Apnea means “not breathing”. My doctor told me, “I could die in my sleep” if not treated.  At that point, I gasped for more air to breath in trying to understand this diagnosis.  Anyone who has this condition have to have a machine CPAP to help them breath at night–to achieve a well rested night.  That’s what I have been lacking for years, a well-rested at night.  The only problem is most people with CPAP machine use it very little at night because of how uncomfortable they are to wear at night. Most of them give up.  At first, I was anxious to use the very first night. After a week of wearing them, I felt more tired the next day.  That’s because I keep waking up in the middle of the night and have to constantly adjust the strap in my face in order to breath properly (inhale/exhale) Only to take them off most nights.  It’s seems–it hopeless to keep using it if it meant I get more tired the next day.  So I stop using it for a week now.  But then my doctor recommended that I keep using it for at least 5 hours a day, 5 days a week until surgery.

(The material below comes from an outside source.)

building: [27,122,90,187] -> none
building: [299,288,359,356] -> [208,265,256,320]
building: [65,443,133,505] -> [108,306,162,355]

For now, I have to wear it–in case my health insurance wants to know, how often I use it daily. Otherwise, they might not approve my surgery.

What type of surgery?

It’s called Maxillomandibular advancement MMA.  It’s basically cutting  my jaw (top and lower) to move it forward.  It’s a major surgery which will take months to fully heal.

I began researching this procedure and trying to find out more about it, it terms of the negative side effect post surgery and recovery.  It appears there about 80% success rate to cure apnea. Some website have it in 90% range.  I’m cautious, but optimistic.